## Task to carry out
Each line of the data holding "bowl" should be found and copied.

Excerpted records Start Marker

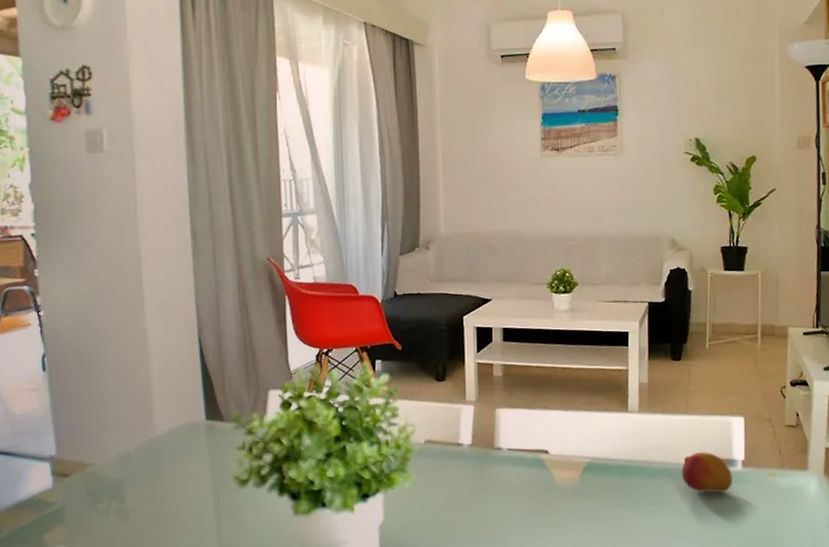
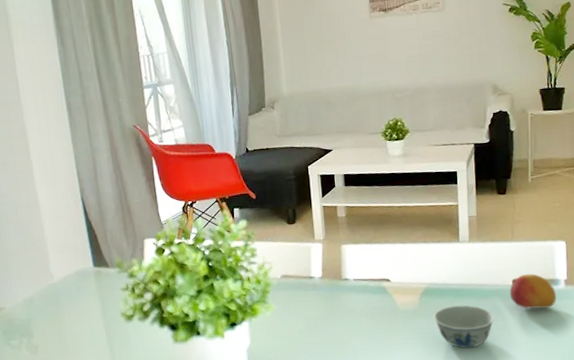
bowl: none [596,484,664,536] -> present [434,305,495,349]

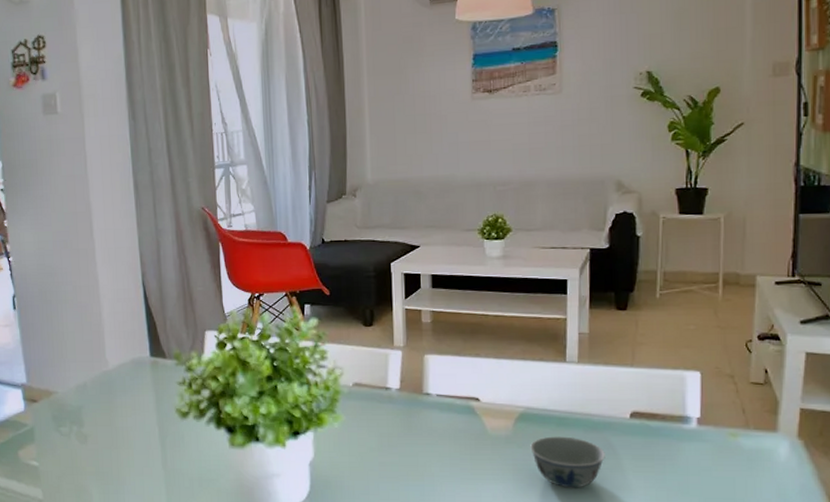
fruit: present [509,274,557,309] -> none [625,407,687,450]

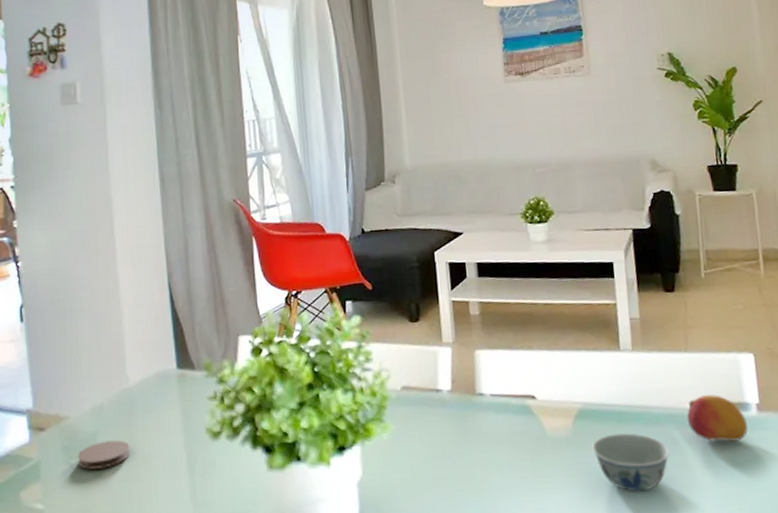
coaster: none [66,414,110,436] -> present [78,440,130,470]
fruit: none [625,407,687,450] -> present [686,394,748,442]

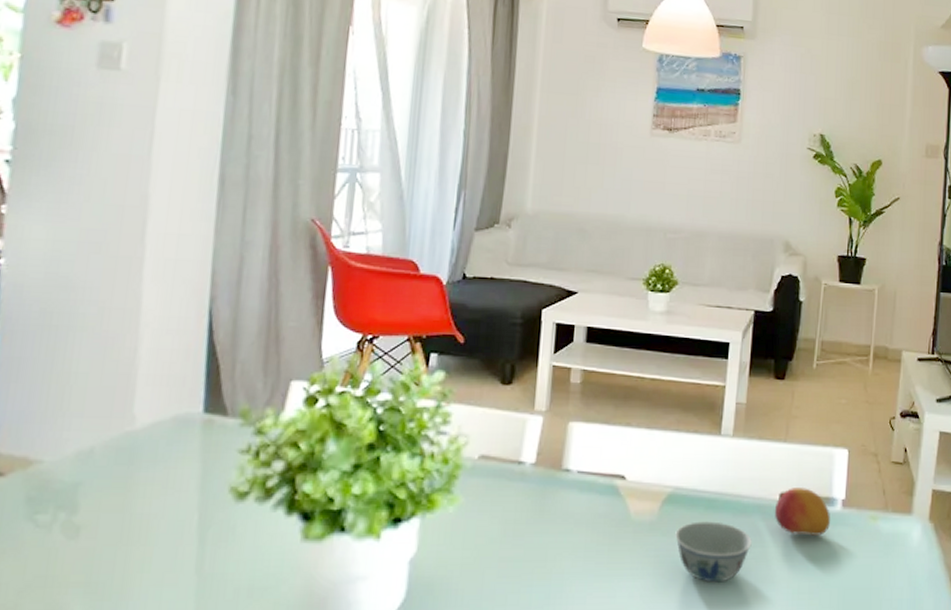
coaster: present [78,440,130,470] -> none [46,494,124,528]

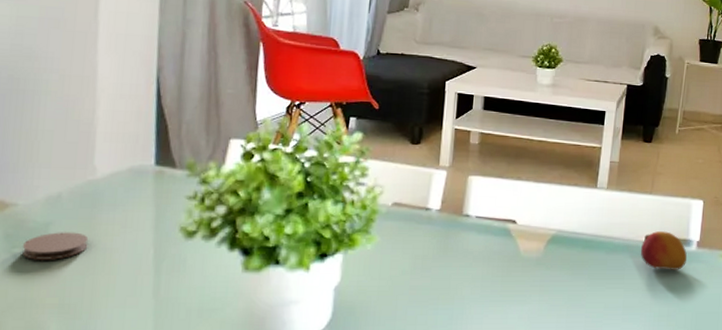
coaster: none [46,494,124,528] -> present [22,232,89,260]
bowl: present [675,521,752,583] -> none [557,258,621,307]

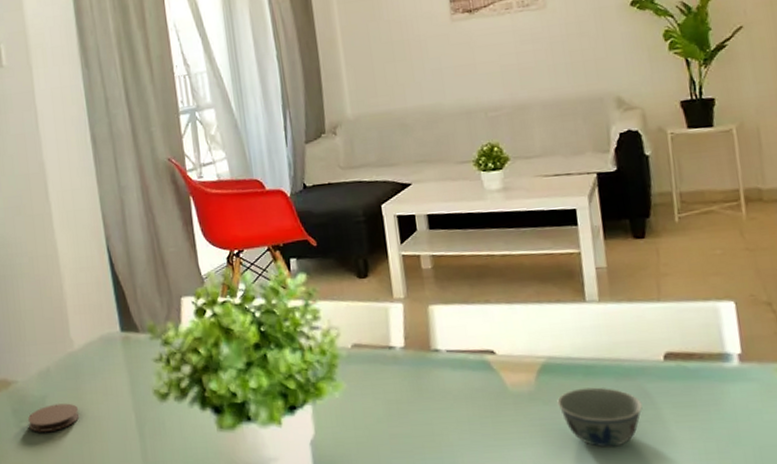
bowl: none [557,258,621,307] -> present [557,387,643,448]
fruit: present [640,231,688,270] -> none [660,345,729,395]

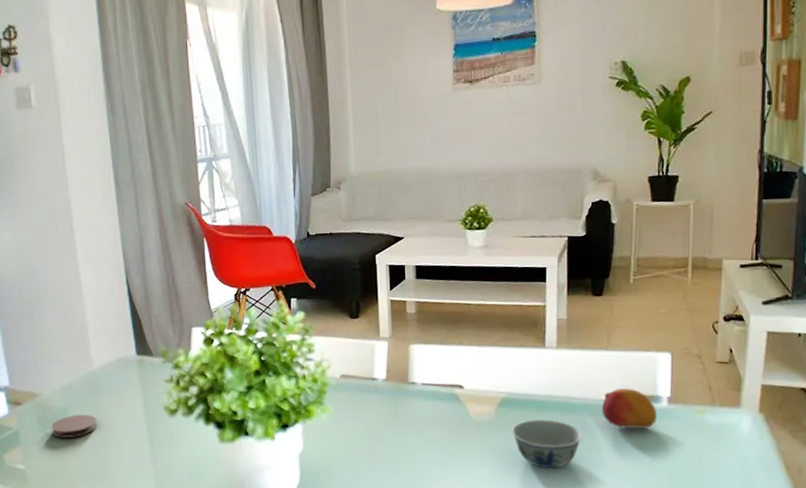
fruit: none [660,345,729,395] -> present [601,388,658,429]

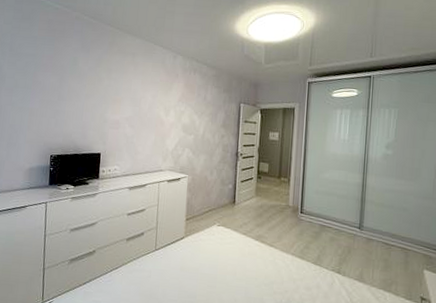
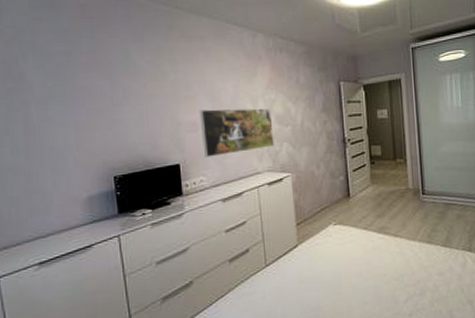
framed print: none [120,112,180,152] -> present [199,108,274,157]

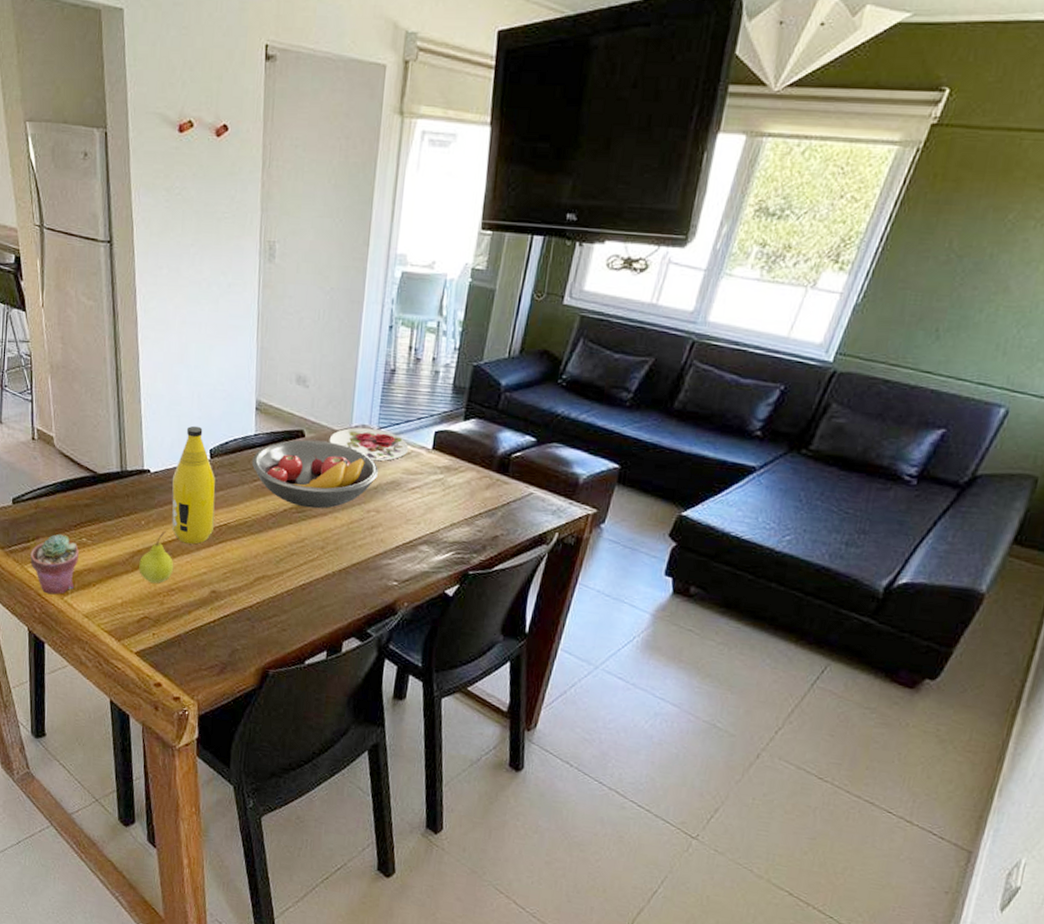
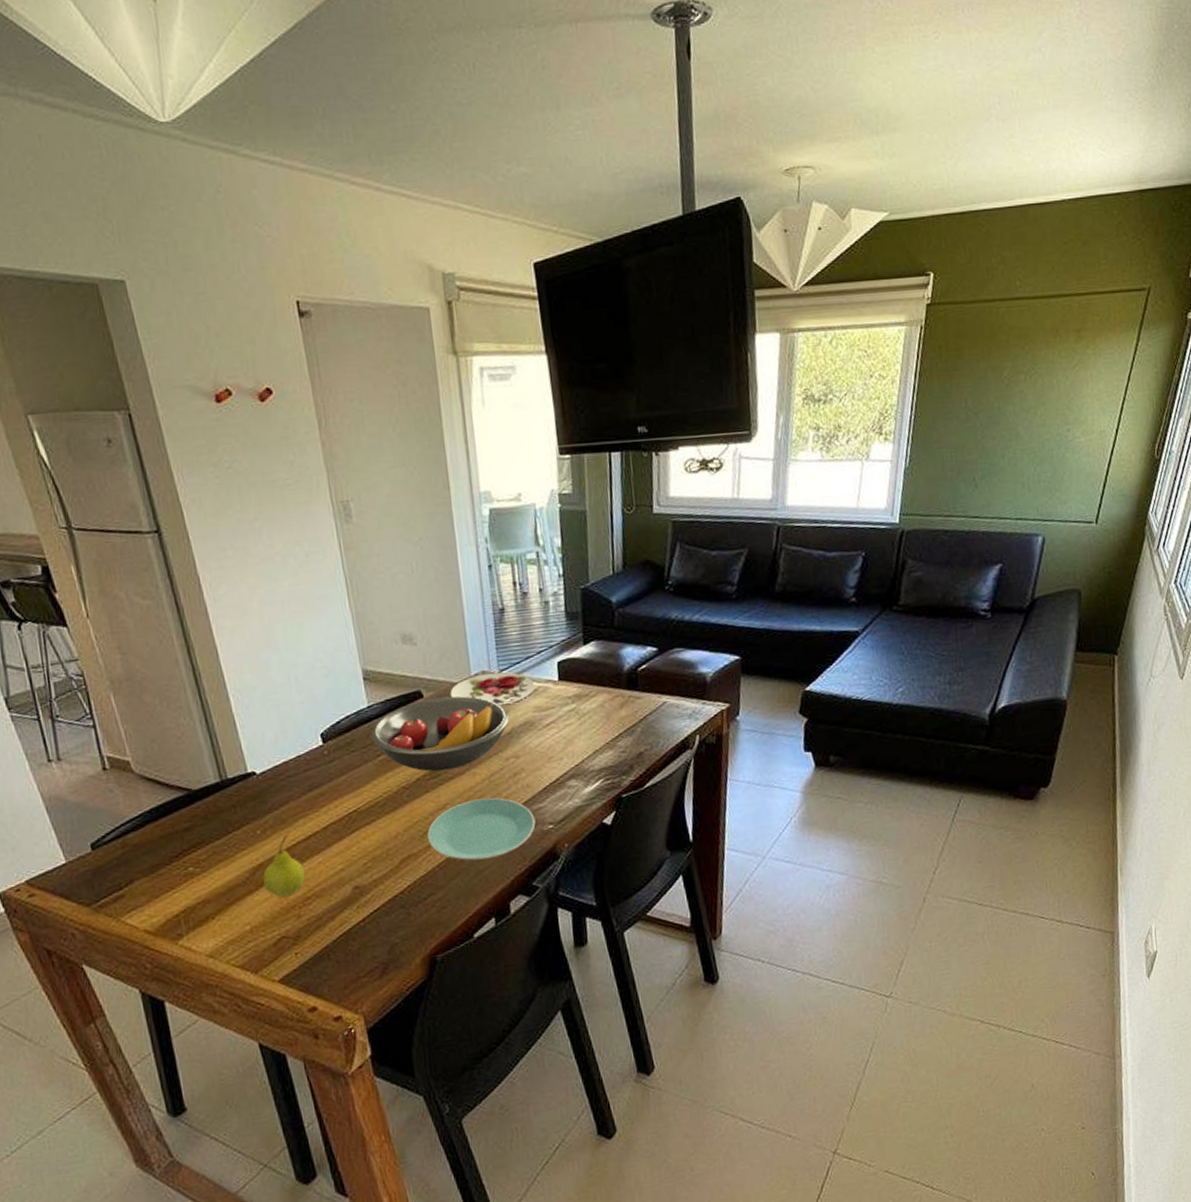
potted succulent: present [30,534,79,595] -> none [126,870,188,944]
bottle: present [171,425,216,545] -> none [283,711,343,843]
plate: none [283,540,382,598] -> present [427,797,536,861]

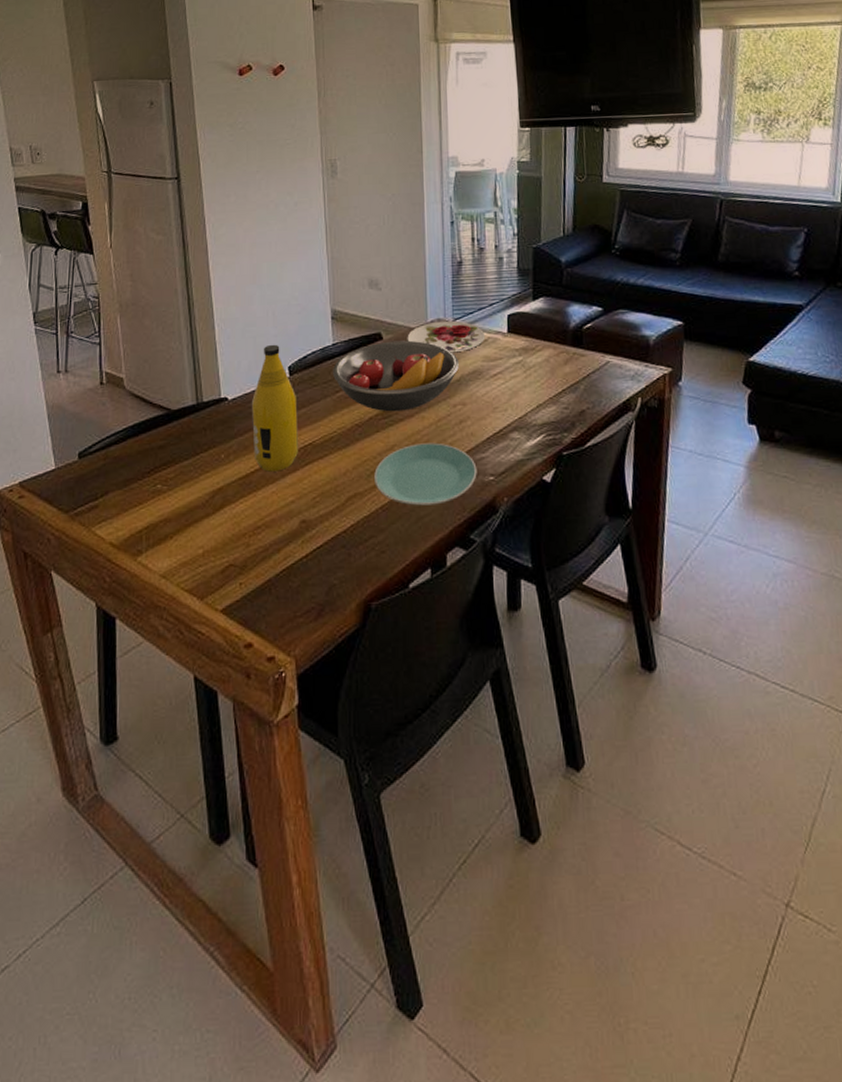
fruit: present [263,835,306,898] -> none [221,461,259,524]
bottle: none [283,711,343,843] -> present [251,344,299,472]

Excerpted records End Marker

## Completed exercise
bowl: none [596,484,664,536] -> present [434,305,495,349]
bowl: present [675,521,752,583] -> none [557,258,621,307]
bowl: none [557,258,621,307] -> present [557,387,643,448]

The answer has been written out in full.